EXERCISE AIM -
Pick out every line in the items below that contains the word "value", and copy each one.

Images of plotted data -
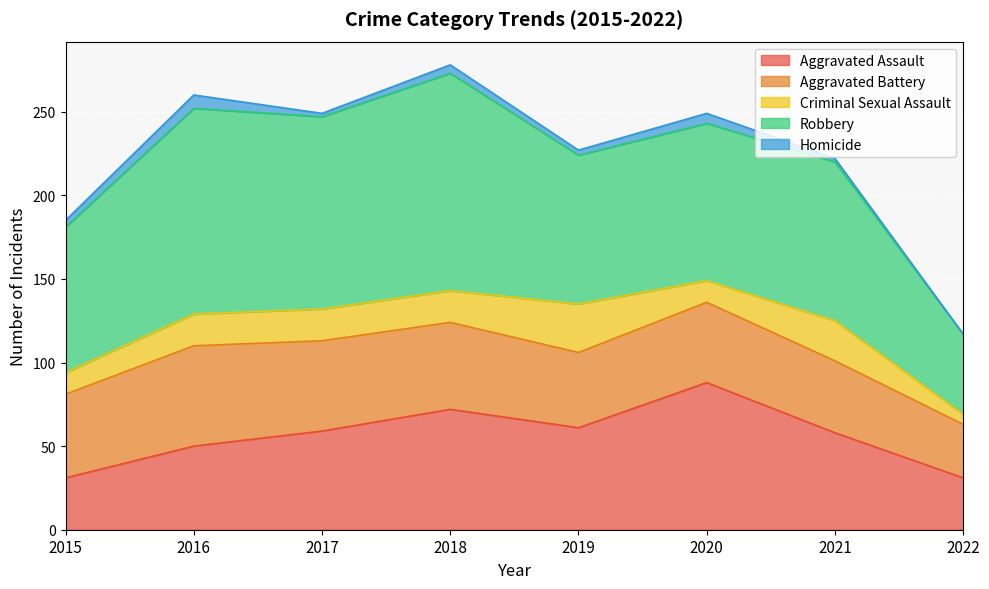

Where is the first local minimum for Homicide?

2017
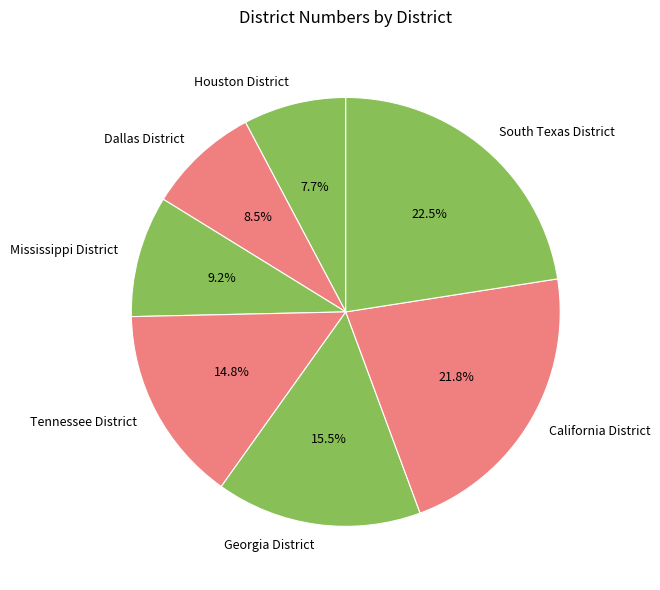

What is the ratio of the value at California District to the value at South Texas District?

1.0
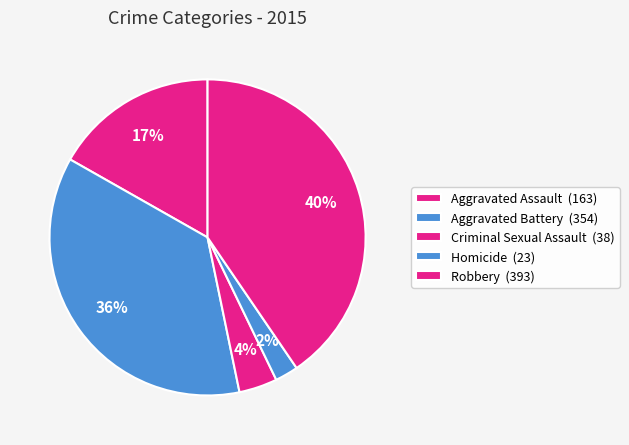

Which category has the smallest portion of the pie?

Homicide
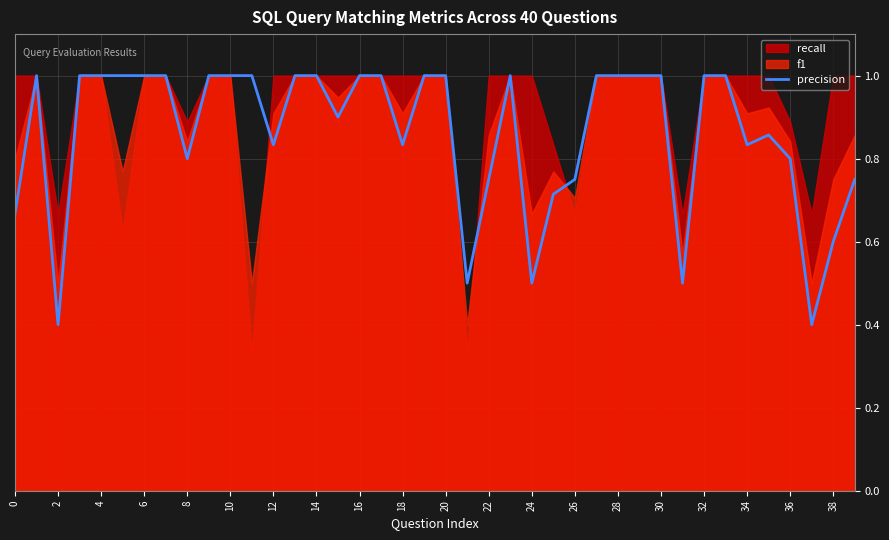

What is the highest value of the precision series?

1.0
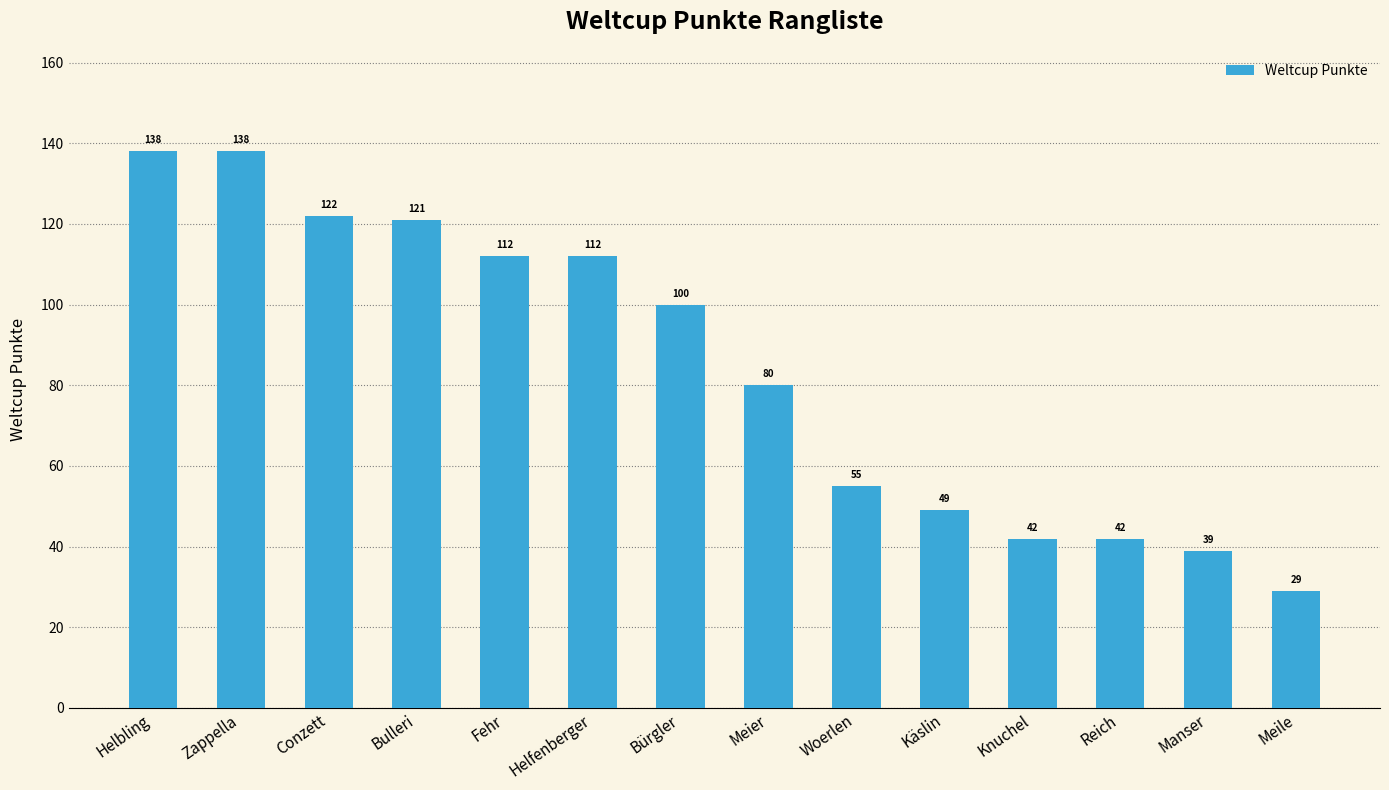

How many distinct data groups are displayed?

1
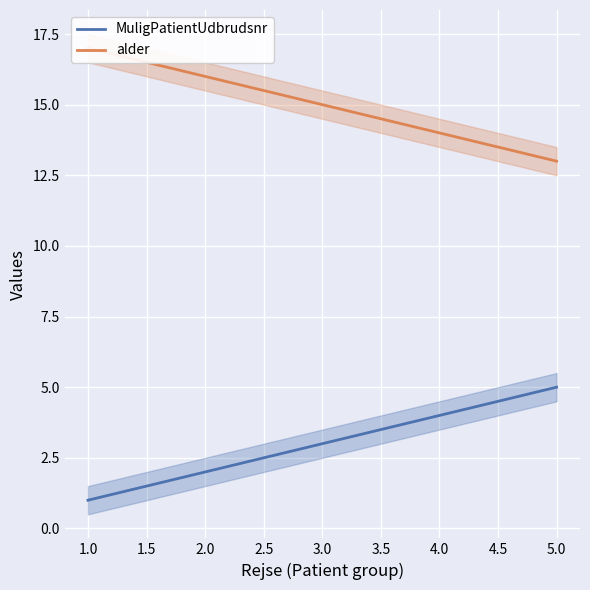

What is the average value of the alder series?

15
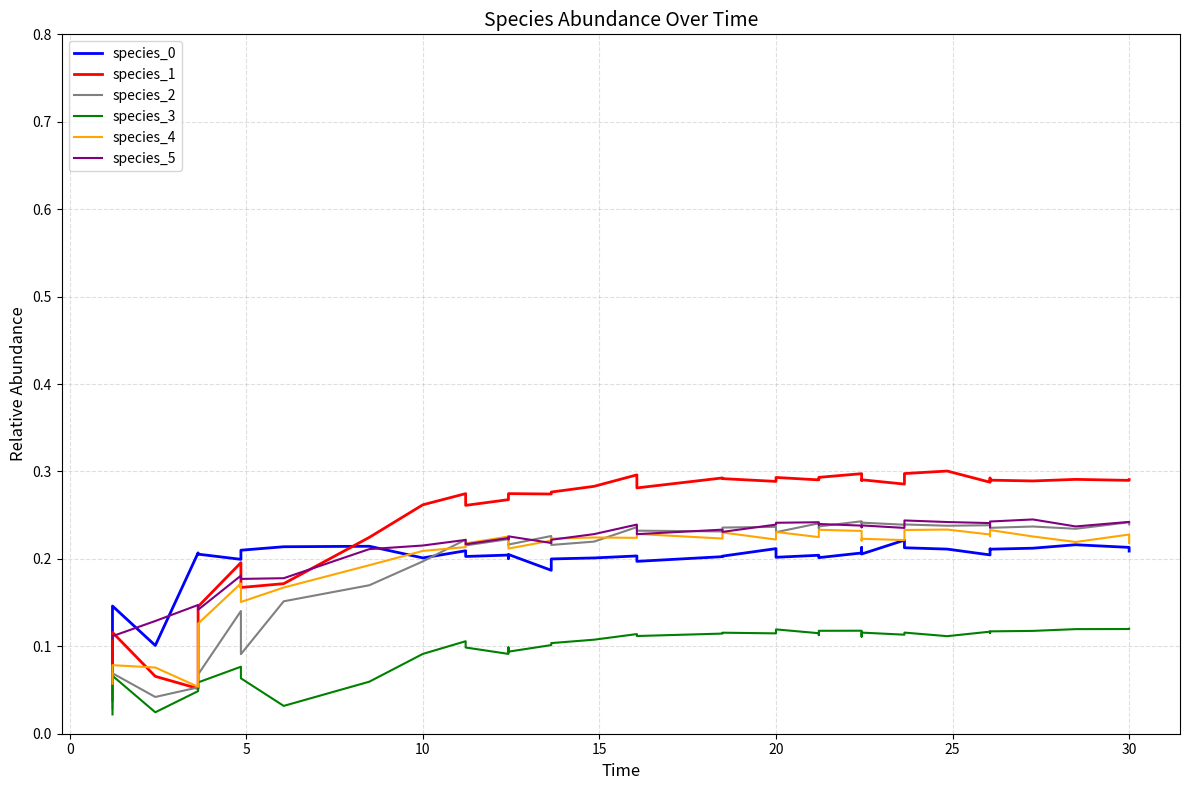

What is the minimum value for species_5?

0.1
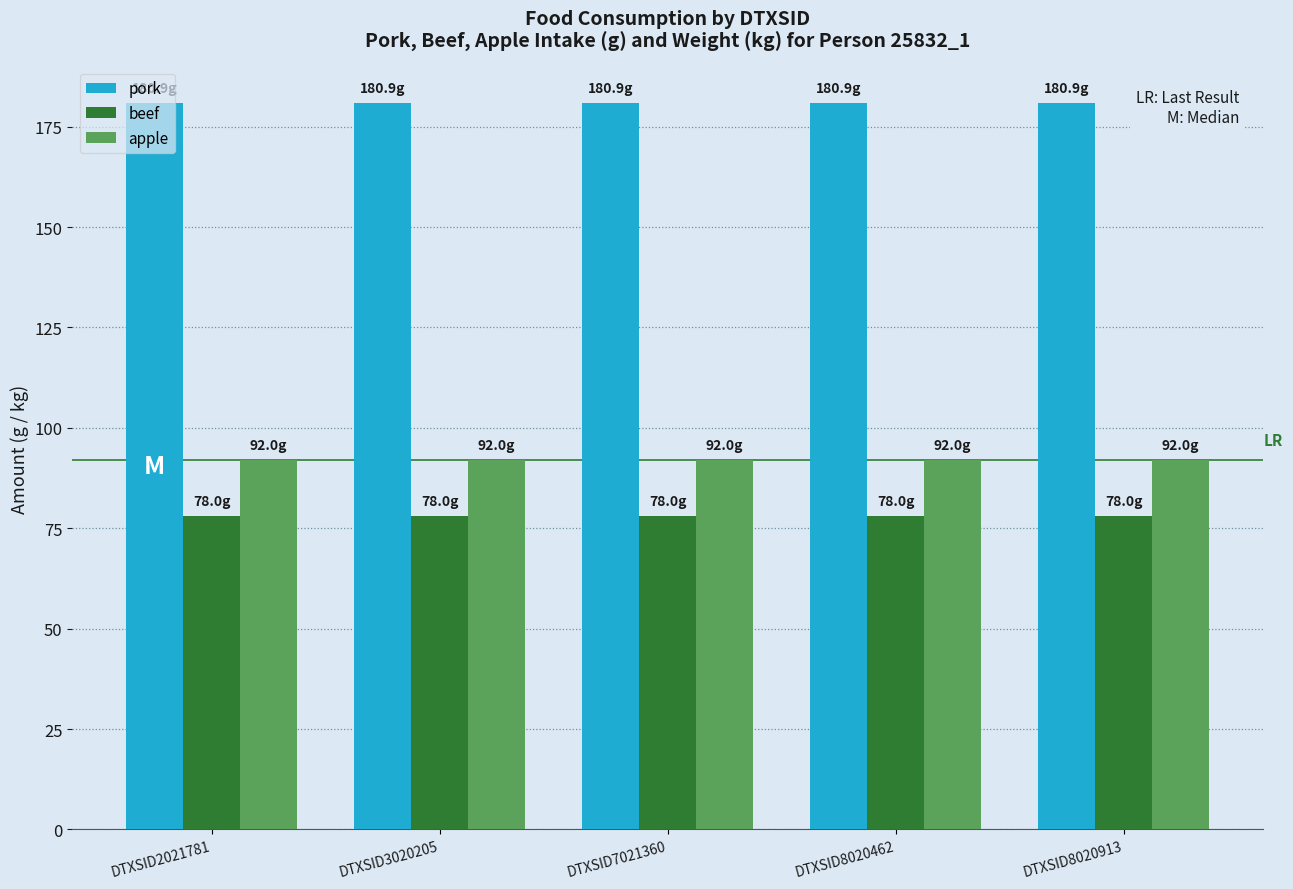

What is the smallest value displayed?

78.0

REPLY -
What is the ratio of the value at California District to the value at South Texas District?
What is the highest value of the precision series?
What is the average value of the alder series?
What is the minimum value for species_5?
What is the smallest value displayed?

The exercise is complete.